Неужели же он не видит, как они норовят держаться от него подальше. Глаз у него нет, что ли! Неужели они думают, что от него укрылось хоть одно словечко или тон, каким оно выговорено, хоть один взгляд, хоть одна улыбка! Неужели же он не слышит, как они шепчутся на кухне или за закрытой дверью комнаты - и ведь никогда ее прежде не закрывали! Неужели он не понимает, что они принялись заживо его оплакивать... Ведь не укрылось же от него, как тяжело и тревожно стало дома - им тяжело, что среди них обреченный, Он все видит. Все понял. Нетрудно понять.
Только мать была такая же, как всегда, и его не сторонилась. Но ведь она была над болезнью, над смертью.
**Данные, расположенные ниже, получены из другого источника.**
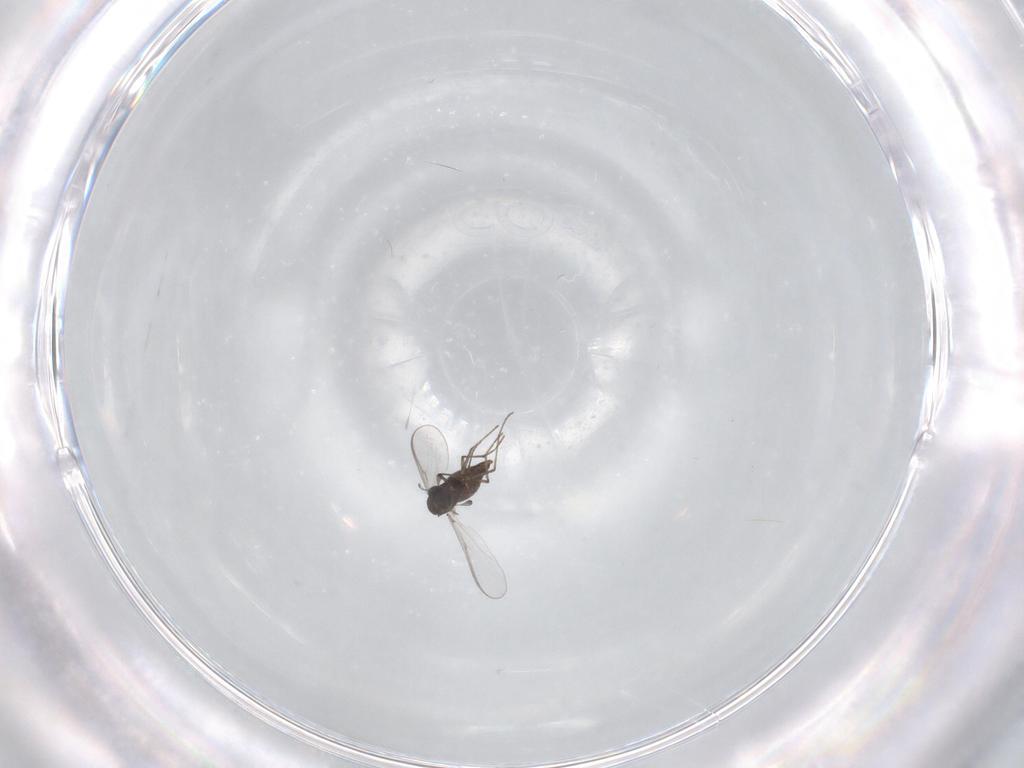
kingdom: Animalia
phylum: Arthropoda
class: Insecta
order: Diptera
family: Chironomidae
Мать тут не в счет. Она такая добрая. Она боялась, как бы он чего не заметил, старалась, чтобы все было как всегда, чтобы он ни о чем не догадался, чувствовал бы только, как его любят, особенно теперь, как о нем думают - она думала о нем непрестанно, старалась все время быть рядом, словно дни его уже сочтены... Да ведь она же больше всех себя выдавала!
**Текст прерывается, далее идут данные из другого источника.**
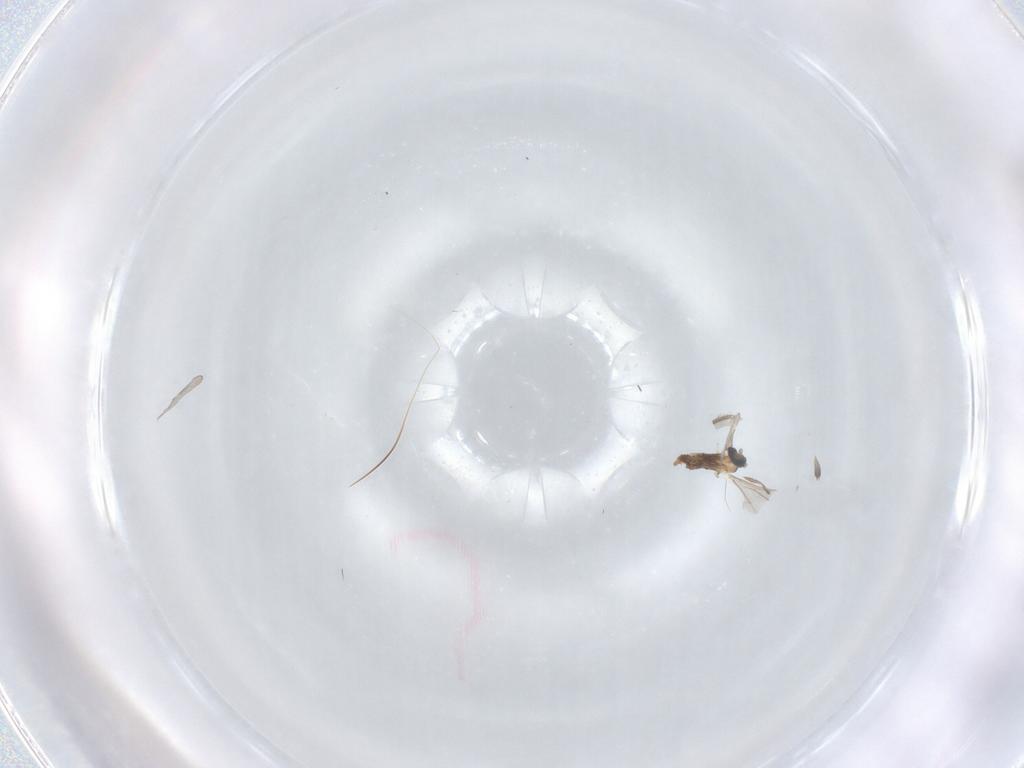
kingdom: Animalia
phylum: Arthropoda
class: Insecta
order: Diptera
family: Cecidomyiidae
С весны ему начали подавать яйцо ежедневно за завтраком, а другим яйца не полагалось. Каждое утро за столом его встречало напоминание... Как будто он мог забыть... Она присаживалась рядом - а ведь вокруг стола стояло еще столько стульев. Они были вдвоем за завтраком, так отчего же она присаживалась рядом! Она говорила обо всем, кроме того, о чем они оба думали, пыталась его развлечь, развеять его мысли, и так ласково с ним говорила, что у него падало сердце. Ни упрека, ни резкого слова. Вот он теперь не молился перед едой, а она и это ему прощала, не замечала - он не мог вынести ее доброты! О, лучше б ему ее возненавидеть!
Эта атмосфера осторожной нежности и любви была ему несносна. Ни одно грубое дуновенье не залетало в эти комнаты. Сидеть в тепле и уюте законопаченного жилья - как это трудно! Как мучительный душный жар, не разгорающийся костром! Как от него саднит в груди! И набожность родителей, их тяжелая, древняя вера - как давила она его, доводила до удушья. Скорее бы вырваться отсюда!..
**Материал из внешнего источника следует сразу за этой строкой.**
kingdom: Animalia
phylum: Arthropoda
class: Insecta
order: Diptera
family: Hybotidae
Нет, новое учение, отметающее бога и все упования на него, принимающее жизнь во всей ее неприкрашенной обнаженности, ее планомерной бессмыслице, куда больше ему подошло. И ведь это учение истинное. Никакой веры - только брать жизнь, как она есть.
Не все ли ему равно, ведь скоро умирать! Но нет, ему необходимо вырваться! Туда, где воздух разреженней и резче, где ветер бьет в лицо.
Да, хорошо знать, что ничего нет, небеса пусты. Можно привыкнуть к пустоте, и постепенно успокоиться, угомониться и изжить ужас перед неизбежным...
О нет, к этому не привыкнуть! Но на новое учение он накинулся с жадностью. Оно словно для него было создано. Оно помогало ему, закаляло сердце. И оно объясняло его детство, и почему в их доме, несмотря на покой и надежную тишину, так трудно дышать. Он и раньше догадывался. Теперь он все понял.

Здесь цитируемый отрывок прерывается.